Liberação da Grilagem. o PL 510/2021 dá anistia e cria mecanismos que estimulam a continuidade de invasões de terras públicas e do desmatamento. A grilagem é o principal motor do desmatamento no país e, segundo o OC, é responsável por 46% de todas as emissões brasileiras de gases do efeito estufa. 

Fim do licenciamento ambiental. PL 2159/2021 (antigo PL 3729/2004) também tramita no Senado e torna o licenciamento ambiental uma exceção, em vez de regra. Também facilita o "licenciamento autodeclaratório" e expande a lista de atividades que não precisam de autorização prévia.

"Boiadas" não são mais infralegais

Sob Bolsonaro, ambientalistas e pesquisadores dizem que não é exagero classificar o mandato de Jair Bolsonaro como o período de maior retrocesso ambiental da história do Brasil. 

Boa parte do estrago, porém, foi feito sem a aprovação de leis, com medidas infralegais – como portarias e regramentos internos – que enfraqueceram o financiamento e a capacidade de operação de órgãos como Funai, Ibama, ICMBio e Polícia Federal. “O congelamento do Fundo Amazônico, por exemplo, é algo que faz muita falta para as polícias locais poderem atuar”, acrescenta Astrini. 

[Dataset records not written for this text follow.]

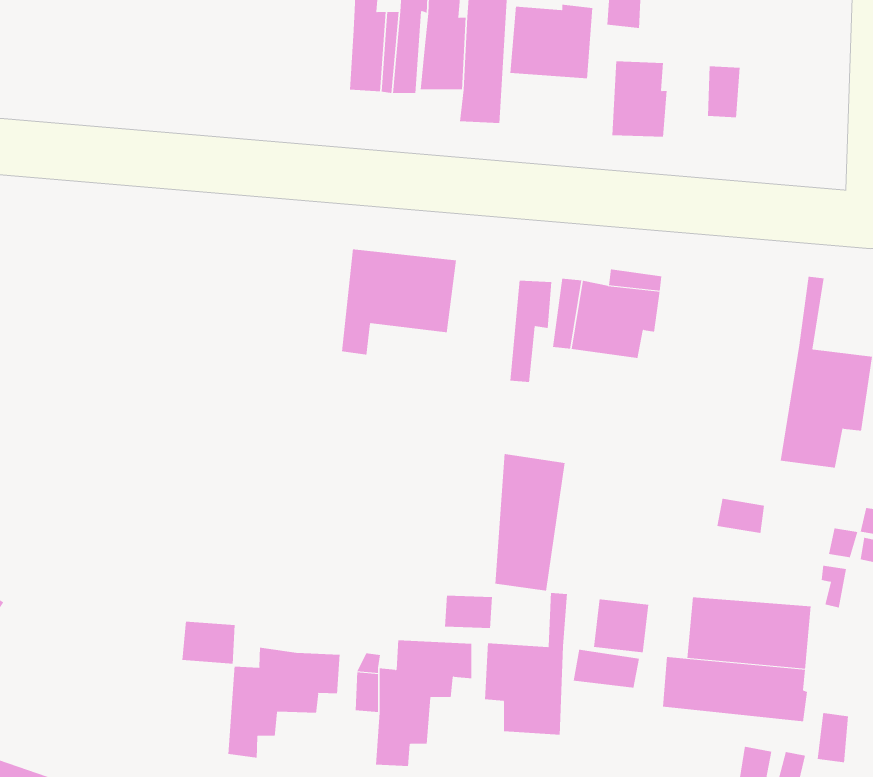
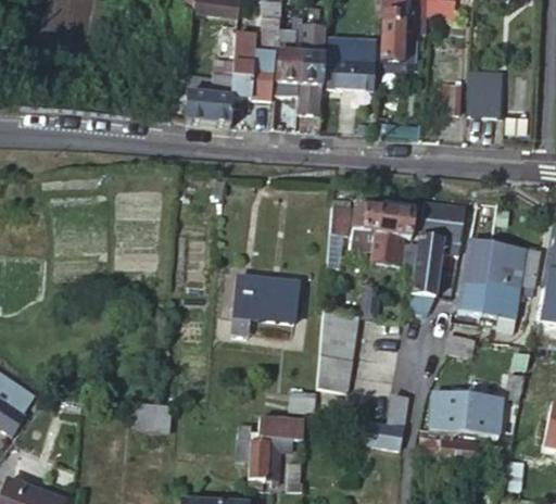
building: none -> [186,61,236,123]
building: [612,61,668,137] -> [468,70,501,114]
building: [341,249,457,355] -> [232,274,300,336]
building: none -> [407,203,465,313]
building: none -> [459,240,495,323]
building: [485,592,567,736] -> none
building: [228,647,340,759] -> none

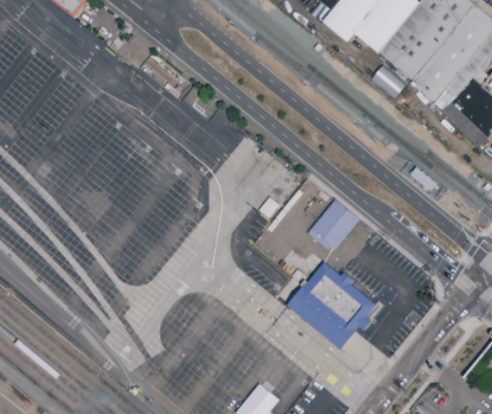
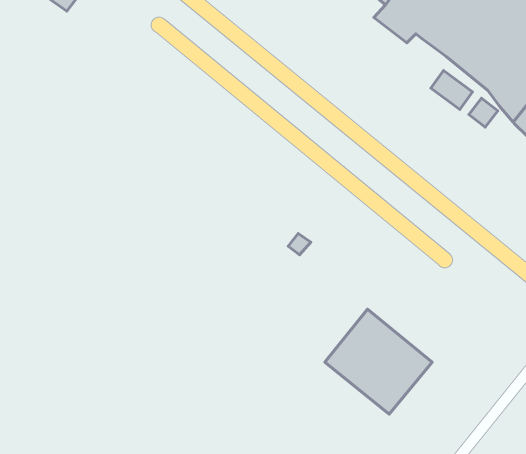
building: [309,198,358,248] -> none

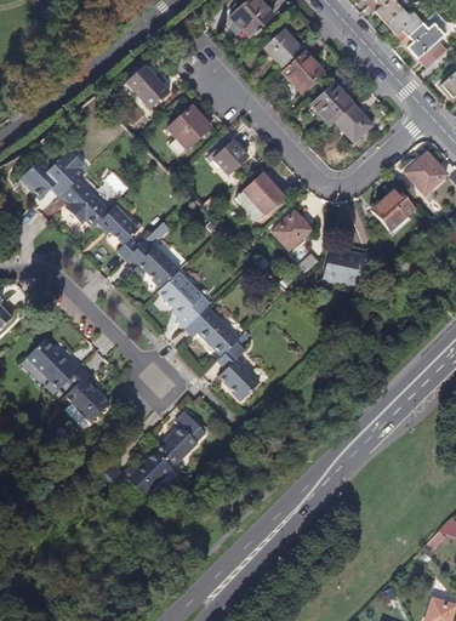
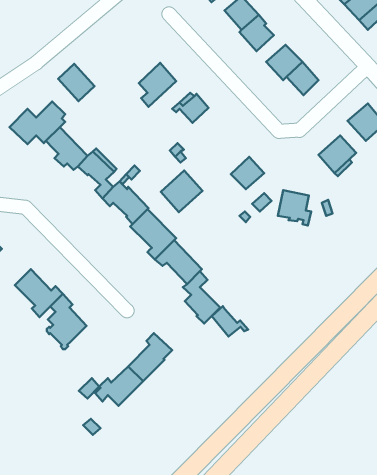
building: [127,65,169,108] -> [58,64,94,101]
building: [236,173,284,221] -> [161,170,203,212]
building: none -> [212,306,248,336]

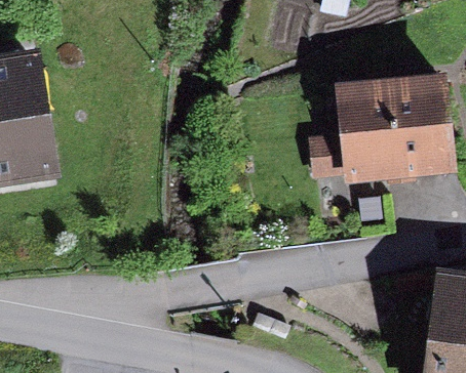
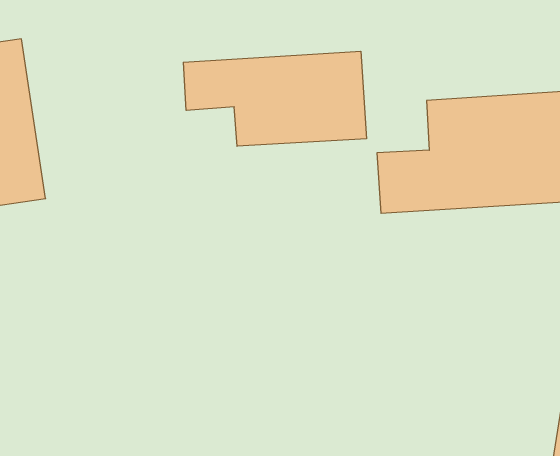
building: none -> [183,51,366,146]

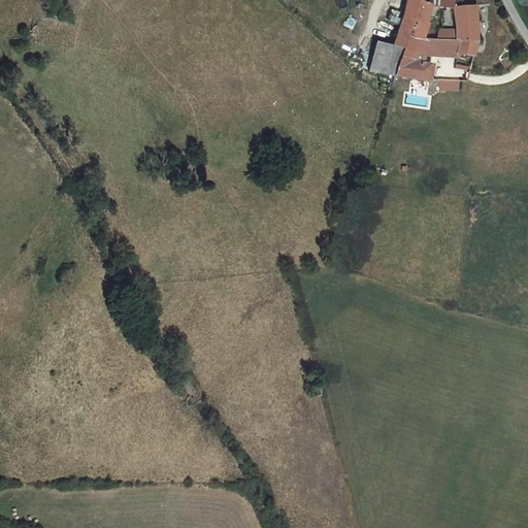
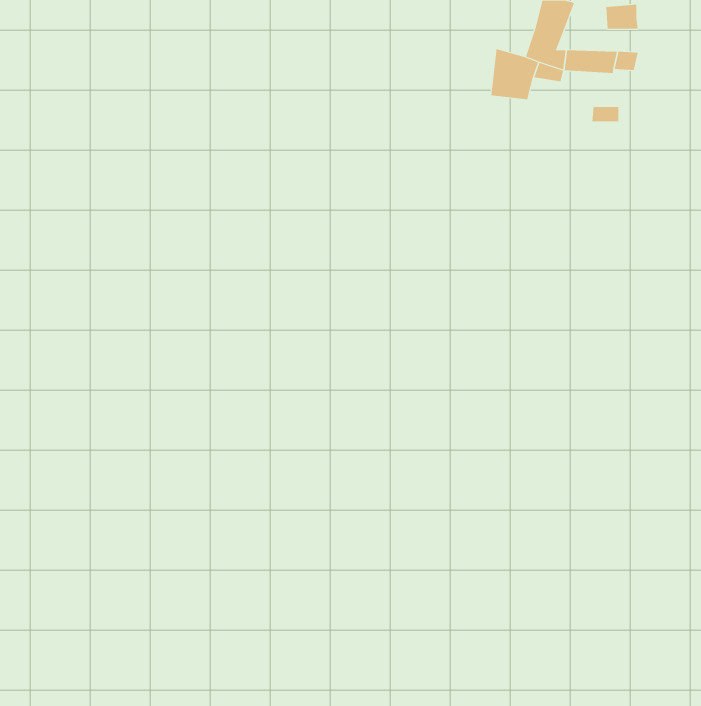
building: [457,23,481,40] -> none
building: [398,59,431,79] -> none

“A eleição de Arthur Lira abriu a possibilidade de os retrocessos que existiam só no Executivo serem realizados também no Legislativo. Então, uma série de propostas antiambientais começaram a tramitar naquela casa em ritmo acelerado, transformando a situação que já estava ruim em uma ainda pior”, afirma o coordenador do Observatório do Clima. 

:: Com Bolsonaro, política ambiental chegou ao "fundo do poço", diz ex-presidente do Ibama ::

Mobilizações 

Por outro lado, o Congresso enfrenta pressão da sociedade civil, incluindo os povos indígenas, afetados em cheio pela agenda legislativa do governo federal. 

O Ato Pela Terra, por exemplo, convocado pelo cantor e compositor Caetano Veloso, reuniu milhares de manifestantes em frente ao Congresso Nacional, contra o "pacote da destruição" ambiental que tramita no Legislativo. 

A partir de 4 de abril, indígenas de todo o país irão à capital federal no 18º Acampamento Terra Livre (ATL), tradicional mobilização dos povos originários brasileiros. A Articulação dos Povos Indígenas do Brasil (Apib) prevê a participação de 8 mil indígenas. 

“Estamos em um ano eleitoral e, para iniciar nossa jornada de lutas, declaramos o último ano do governo genocida”, diz em nota a Articulação dos Povos Indígenas do Brasil (Apib), que organiza o evento. 

:: Maior mobilização indígena do país, Acampamento Terra Livre mira contra os "projetos de morte" ::

STF agenda "pauta verde"

Alvo de críticas frequentes de Bolsonaro, ministros do Supremo Tribunal Federal (STF) reservaram a pauta do dia 30 de março para julgar sete ações decisivas que pedem a reversão de medidas contra o meio ambiente, tomadas pelo governo de Jair Bolsonaro (PL).

O principal item da pauta é a Arguição de Descumprimento de Preceito Fundamental (ADPF) 760, que pede a retomada do Plano de Prevenção e Controle do Desmatamento da Amazônia (PPCDAm) pelo governo federal.

:: STF marca para dia 30 julgamento de sete ações contra desmonte da política ambiental ::

Para o mesmo dia, o ministro do STF Luiz Fux agendou a análise de ações que pedem o fortalecimento da fiscalização do Ibama, aumentam o financiamento do Fundo Amazônia e classificam como inconstitucional a omissão do presidente Bolsonaro diante da escalada de devastação ambiental.